Il faut sauver la Nambie !

                      

Billet d’humeur

Par Philippe Paquet, envoyé spécial à New York

On se souvient que George W. Bush avait du mal à mémoriser les noms étrangers. Il s’était résolu à appeler le président pakistanais Pervez Musharraf tout simplement « le général ». Et quand il parcourait une carte de l’Europe, il confondait volontiers les « Gréciens » avec les « Serbiens ».

Donald Trump, lui, ne s’en sort pas mieux avec les pays africains. Le président s’est félicité, sur Twitter, des excellentes conversations qu’il a pu avoir mercredi avec les dirigeants africains qu’il avait invités à déjeuner en marge de l’Assemblée générale de l’Onu à New York. C’était, toutefois, sans compter le discours dans lequel il a malencontreusement tenu à mentionner plusieurs des Etats représentés, et devant une caméra qui plus est. Après avoir ramé quelque peu sur « Côte-d’Ivoire » (objectivement pas facile pour un anglophone) et « Guinea-Bissau » (pas simple non plus), il a sombré au large de la Namibie, qui est devenue « Nambia » (et qu’il faut logiquement traduire en français par Nambie).
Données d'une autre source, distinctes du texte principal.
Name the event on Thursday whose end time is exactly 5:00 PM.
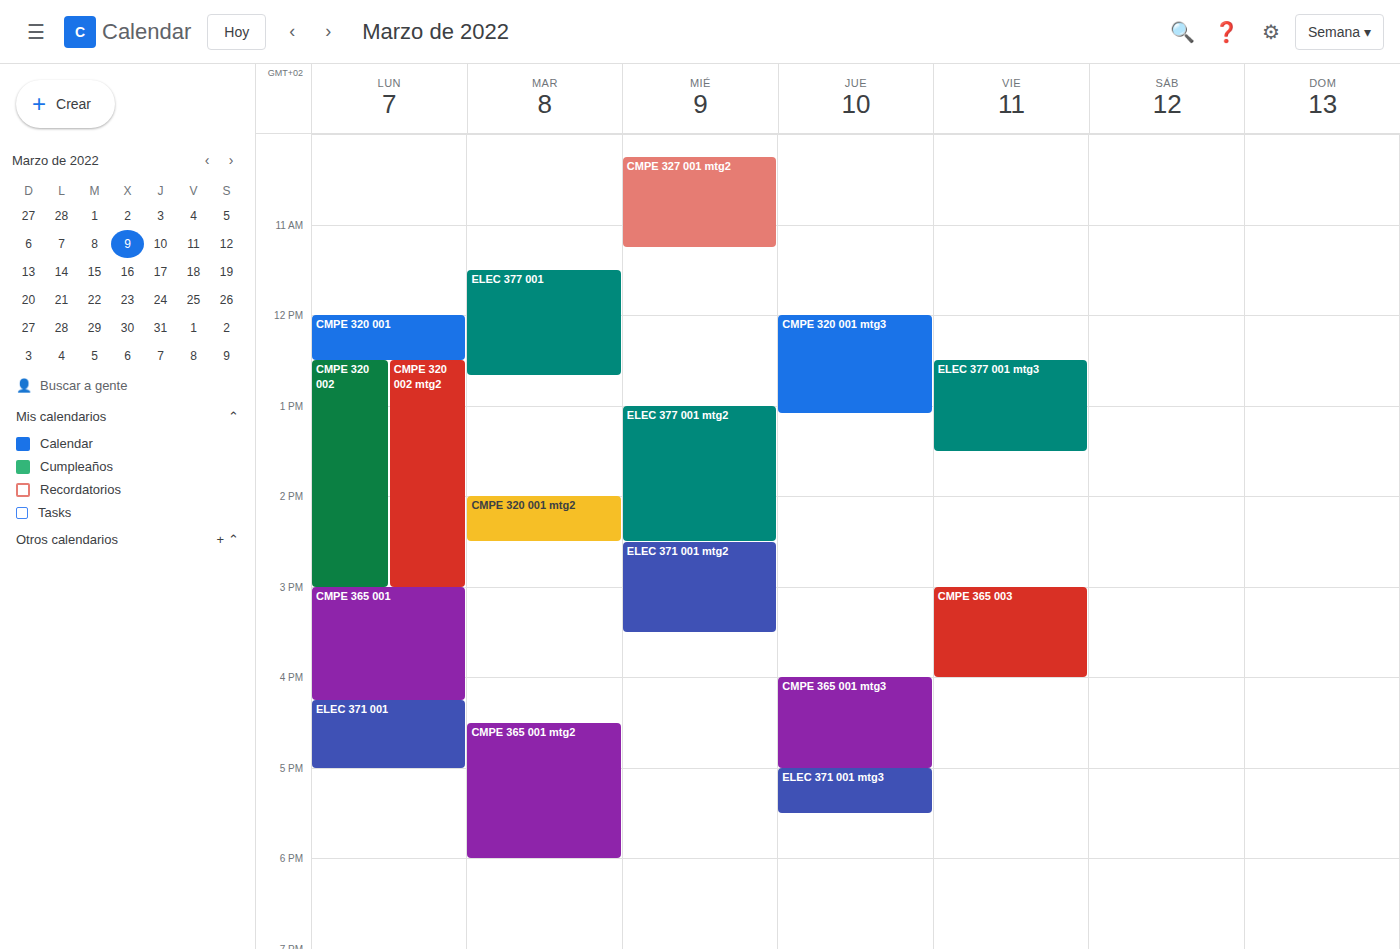
"CMPE 365 001 mtg3"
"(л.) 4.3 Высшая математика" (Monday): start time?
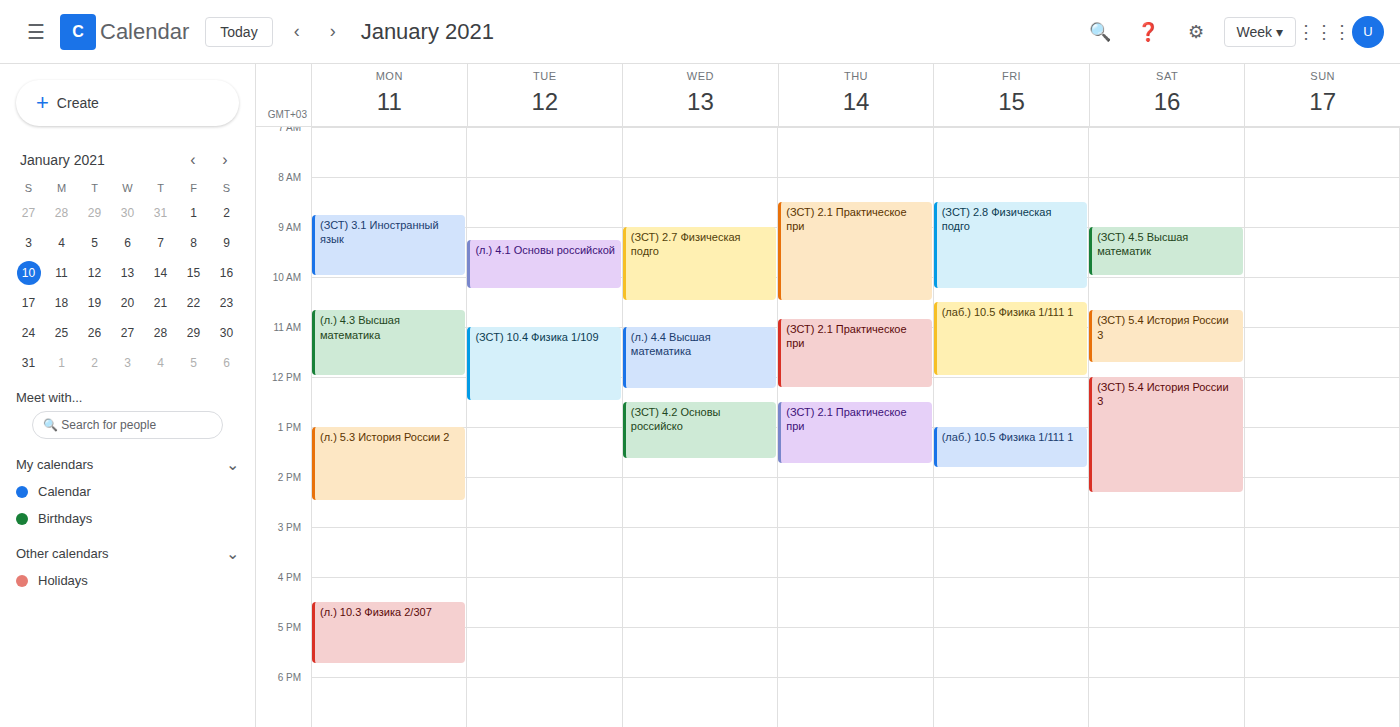
10:40 AM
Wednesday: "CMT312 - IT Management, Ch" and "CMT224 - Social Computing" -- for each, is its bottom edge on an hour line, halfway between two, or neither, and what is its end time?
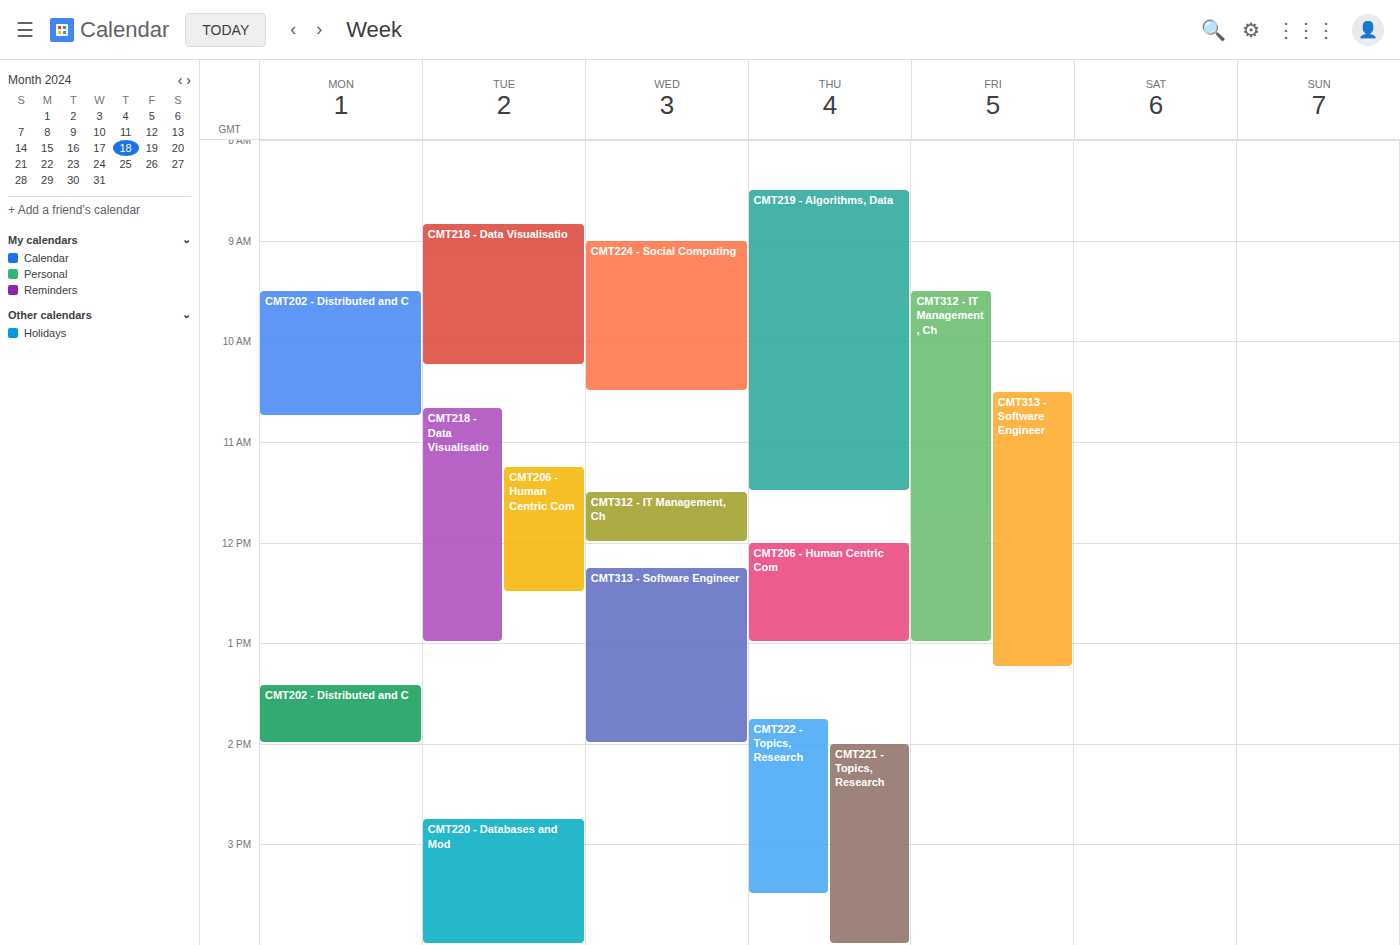
"CMT312 - IT Management, Ch": 12:00 PM, exactly on the 12 PM line. "CMT224 - Social Computing": 10:30 AM, halfway between the 10 AM and 11 AM lines.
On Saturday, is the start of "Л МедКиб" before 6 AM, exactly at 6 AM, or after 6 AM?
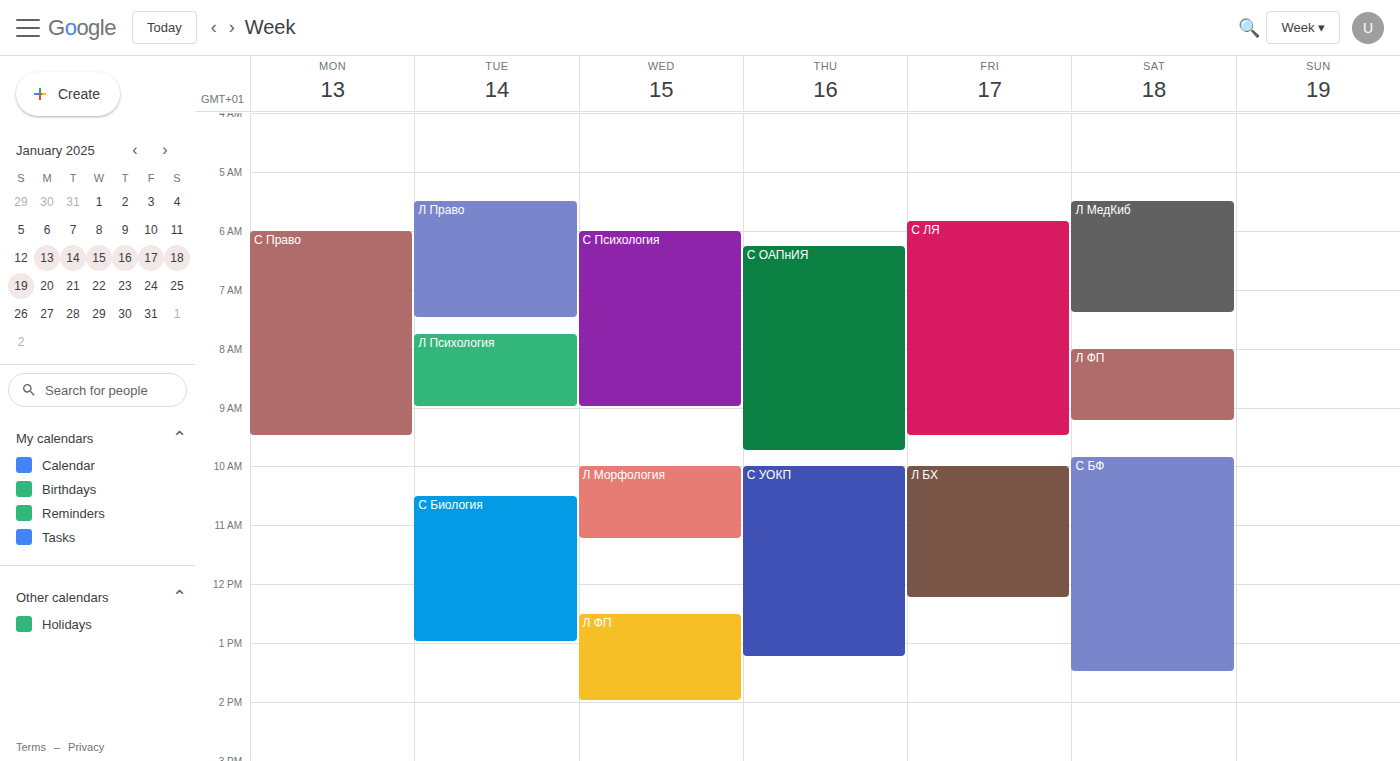
5:30 AM -- before 6 AM, 30 minutes above the 6 AM line.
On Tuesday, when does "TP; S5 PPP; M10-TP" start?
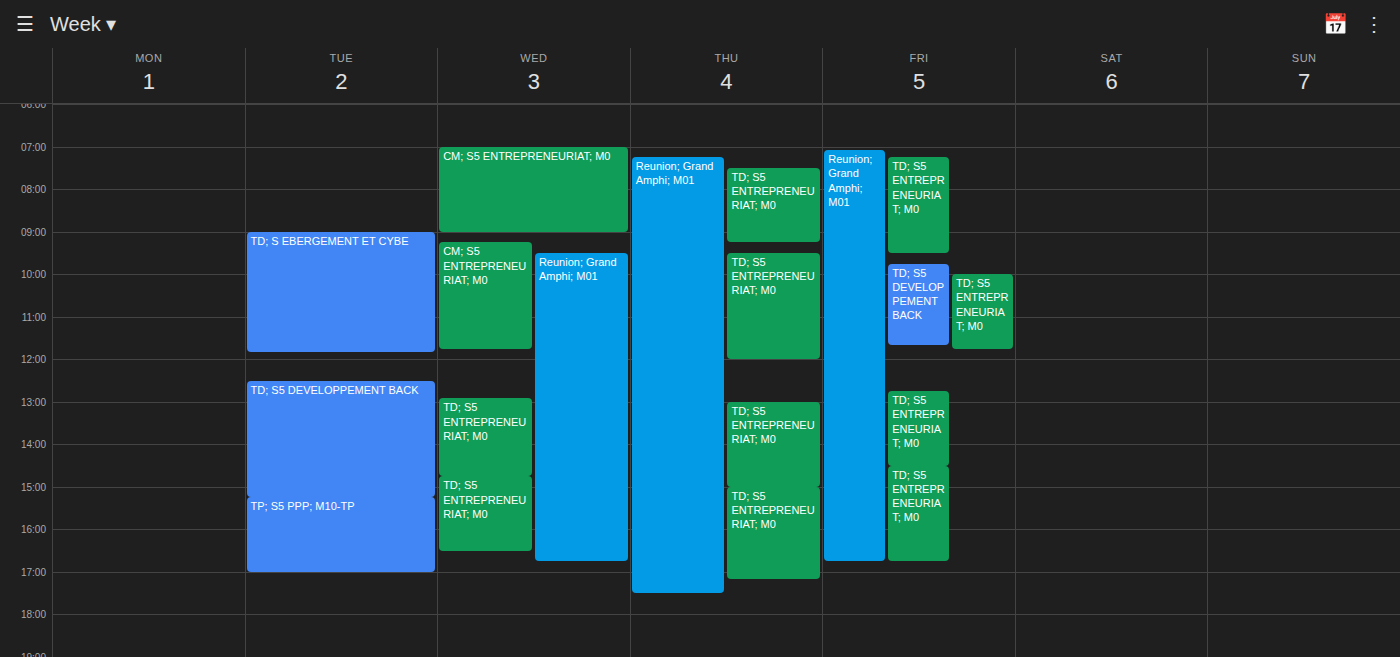
3:15 PM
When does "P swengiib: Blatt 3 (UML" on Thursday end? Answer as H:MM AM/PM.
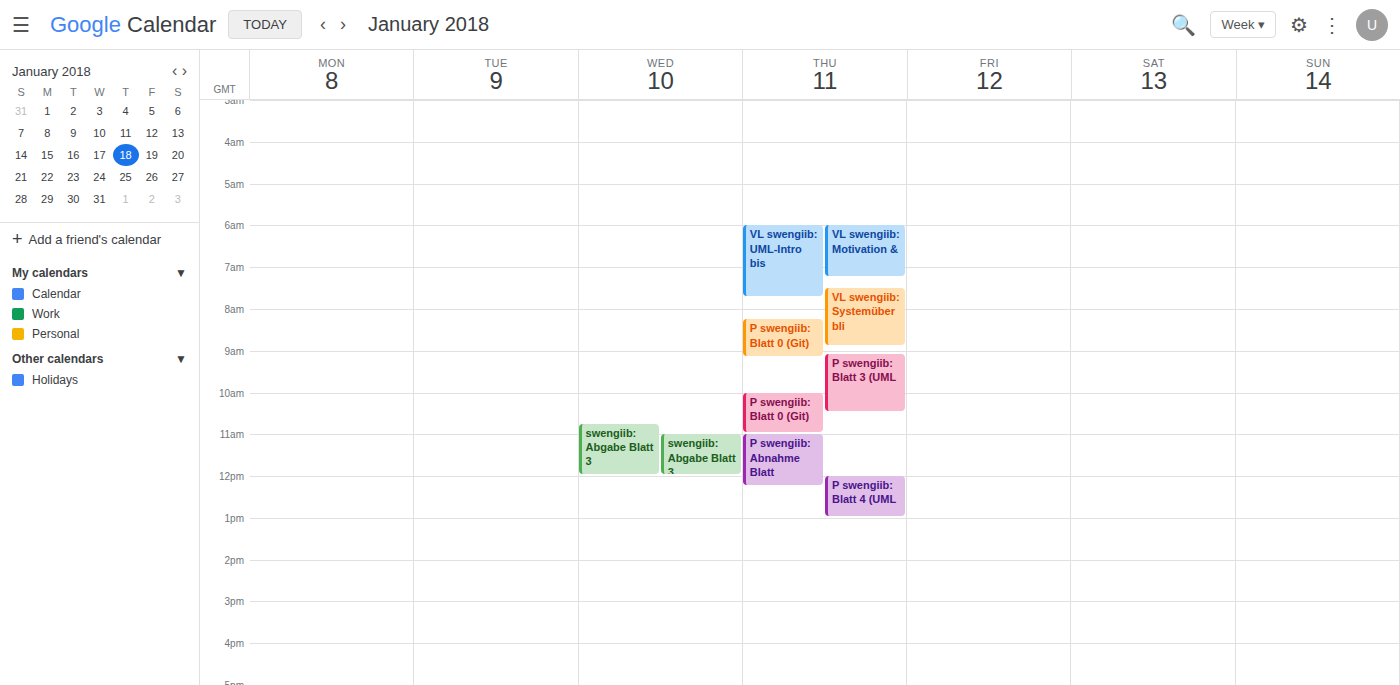
10:30 AM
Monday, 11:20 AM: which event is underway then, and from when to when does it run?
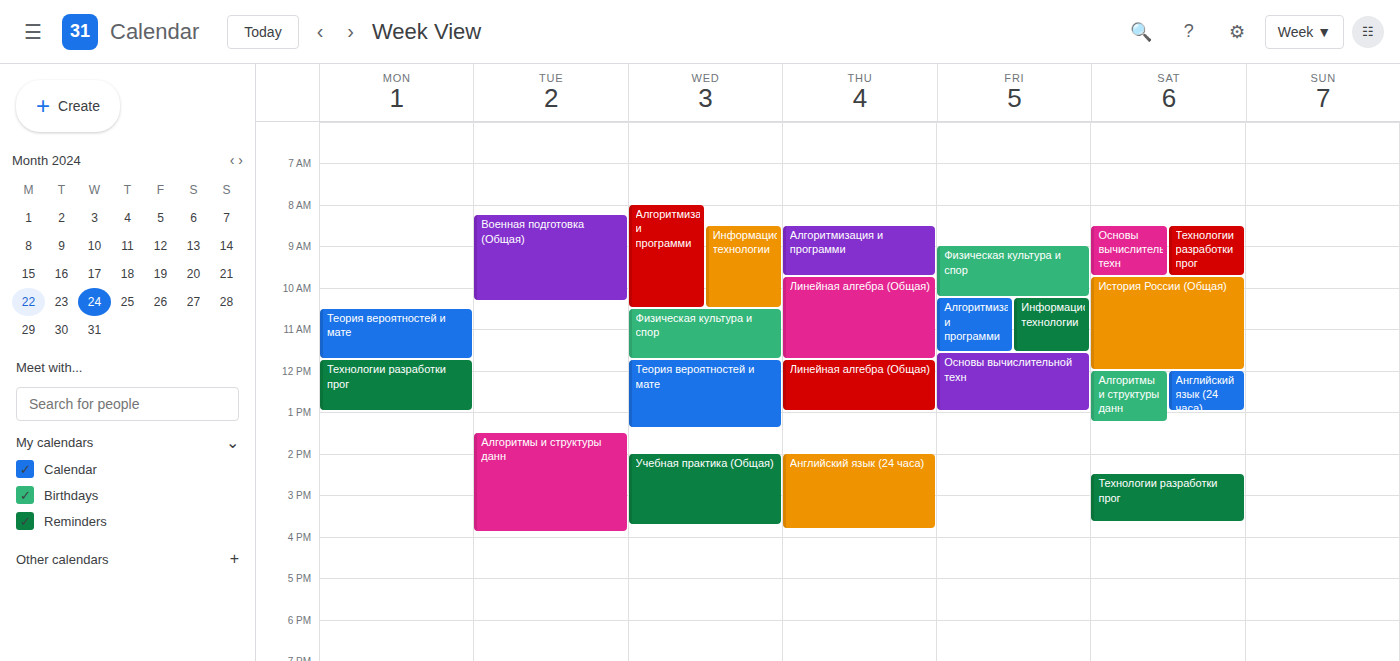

Il n’en fallait pas plus pour que la Toile se déchaîne, et notamment le réseau social que Donald Trump affectionne tout particulièrement : Twitter. « Magnifique la Nambie, presque aussi envoûtante que le Zamunda voisin », se moquait un « follower » du Président, tandis qu’un autre se plaisait à imaginer son prochain tweet, plus vrai que nature (nature au demeurant très belle en Nambie, il faut en convenir) : « Nambia. Great place, terrific people, believe me. Wanna build a Trump Tower there one day. »

Certains internautes ont déploré qu’on perde son temps à éreinter le président des Etats-Unis pour une petite faute de prononciation (tout de même récurrente, et qui aura dû passablement agacer le digne président namibien, Hage Geingob – on n’ose d’ailleurs pas imaginer ce que son nom est devenu dans la bouche de Donald Trump), alors que l’ouragan Maria venait de dévaster l’île de Porto Rico (Morto Rio en langue trumpienne, à moins que cela ne soit Forte e Rico ?).

C’est vrai, c’est un peu mesquin et pas très charitable. Cependant, il ne faut pas sous-estimer non plus les conséquences de la méprise présidentielle. Il n’est pas impossible que, contrarié, Donald Trump annonce demain qu’il n’aura peut-être pas d’autre choix que de « détruire totalement » la Nambie. Et on regrettera alors de n’avoir pas pris au sérieux l’importance géostratégique de cette nouvelle nation.